The end result is the number of whole periods that fit in the interval. The warning message alerts the user that it is an estimate because there will be some fraction of a period that is dropped from the answer. Its not sensible to do math with a fraction of a period since we can't modify a clock time with it unless we convert it to multiples of a shorter period - but there won't be a consistent way to make the conversion.

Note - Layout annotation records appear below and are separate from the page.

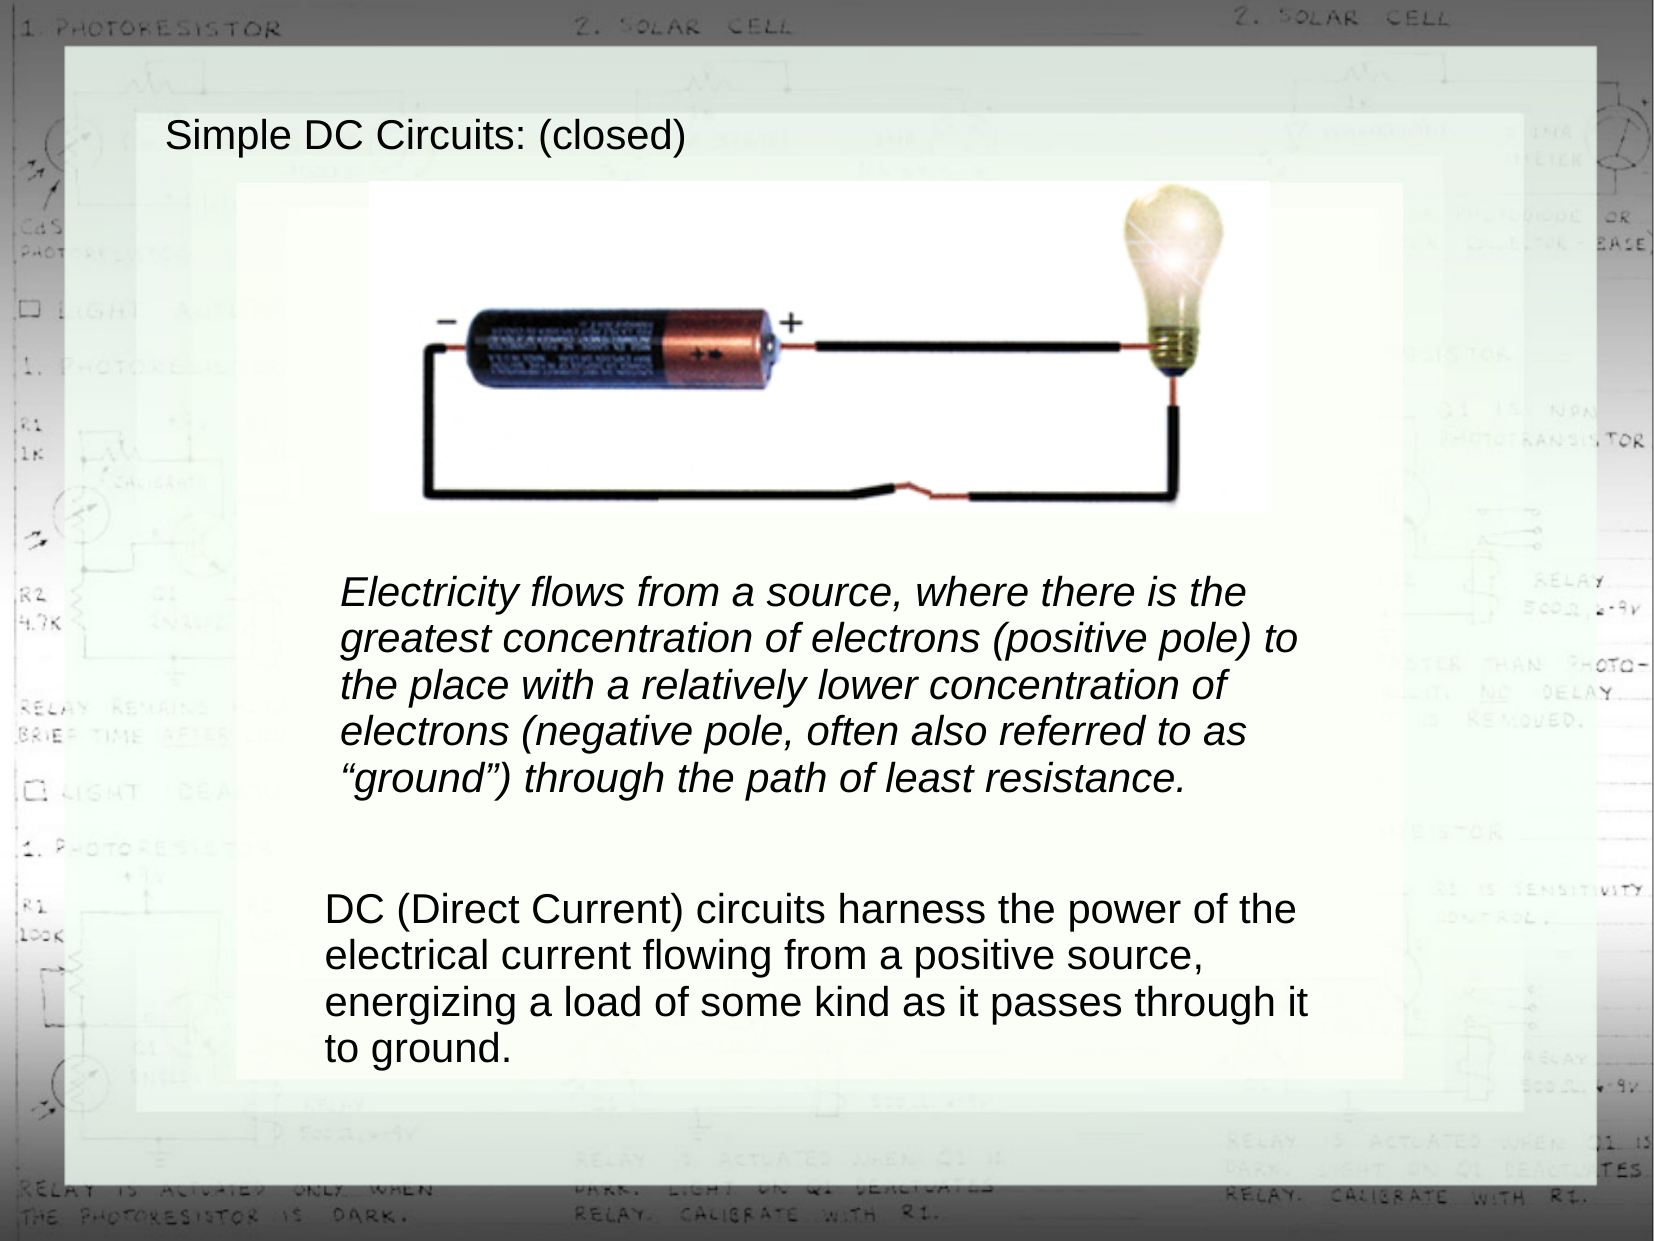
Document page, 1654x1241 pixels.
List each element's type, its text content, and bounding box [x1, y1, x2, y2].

picture [0, 0, 1654, 1241]
text_box DC (Direct Current) circuits harness the power of the electrical current flowing from a positive source, energizing a load of some kind as it passes through it to ground. [309, 878, 1360, 1079]
text_box Electricity flows from a source, where there is the greatest concentration of electrons (positive pole) to the place with a relatively lower concentration of electrons (negative pole, often also referred to as “ground”) through the path of least resistance. [325, 561, 1370, 809]
text_box Simple DC Circuits: (closed) [150, 104, 713, 180]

For example, the day you mention would be equal to 23 hours, but other days would be equal to 24 hours. You are thinking the right way - periods are an attempt to respect the variations caused by DST, leap years, etc. but they only do this as whole units.
I can't reproduce the error in subtraction that you mention above. It seems to work for me.

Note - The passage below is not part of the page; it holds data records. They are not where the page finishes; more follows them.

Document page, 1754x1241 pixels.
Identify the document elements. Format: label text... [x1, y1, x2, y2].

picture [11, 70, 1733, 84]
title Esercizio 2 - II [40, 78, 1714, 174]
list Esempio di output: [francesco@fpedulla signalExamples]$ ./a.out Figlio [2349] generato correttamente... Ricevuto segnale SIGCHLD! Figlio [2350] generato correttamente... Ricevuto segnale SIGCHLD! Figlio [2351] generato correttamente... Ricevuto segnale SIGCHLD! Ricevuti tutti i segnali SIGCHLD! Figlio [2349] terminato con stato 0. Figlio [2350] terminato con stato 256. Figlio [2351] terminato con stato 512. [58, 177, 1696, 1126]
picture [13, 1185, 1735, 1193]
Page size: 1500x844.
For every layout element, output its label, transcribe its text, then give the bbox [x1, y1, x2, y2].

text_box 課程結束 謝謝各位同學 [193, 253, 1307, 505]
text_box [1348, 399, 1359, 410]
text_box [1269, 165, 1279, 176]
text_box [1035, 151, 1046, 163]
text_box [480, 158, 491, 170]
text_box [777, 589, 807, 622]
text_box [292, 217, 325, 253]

three <- force_tz(ymd_hms("2011-03-12 12:00:00"), "")
# note: here in TX, "" *is* CST
(four <- three + days(1))
> [1] "2011-03-13 12:00:00 CDT"
four - days(1)
> [1] "2011-03-12 12:00:00 CST"
Be careful when divinding time in seconds to obtain days as then you are no longer working with abstract representations of time but in bare numbers, which can lead to the following:
> date_f <- now()
> date_i <- now() - days(23)
> as.duration(date_f - date_i)/ddays(1)
[1] 22.95833
> interval(date_i,date_f)/ddays(1)
[1] 22.95833
> int_length(interval(date_i,date_f))/as.numeric(ddays(1))
[1] 22.95833
Which leads to consider that days or months are events in a calendar, not time amounts that can be measured in seconds, miliseconds, etc.
The best way to calculate differences in days is avoiding the transformation into seconds and work with days as a unit:
> e <- now()
> s <- now() - days(23)
> as.numeric(as.Date(s))
[1] 18709
> as.numeric(as.Date(e) - as.Date(s))
[1] 23
However, if you are considering a day as a pure 86400 seconds time span, as ddays() does, the previous approach can lead to the following:
> e <- ymd_hms("2021-03-13 00:00:10", tz = 'UTC')
> s <- ymd_hms("2021-03-12 23:59:50", tz = 'UTC')
> as.duration(e - s)
[1] "20s"
> as.duration(e - s)/ddays(1)
[1] 0.0002314815
> as.numeric(as.Date(e) - as.Date(s))
[1] 1
Hence, it depends on what you are looking for: time difference or calendar difference.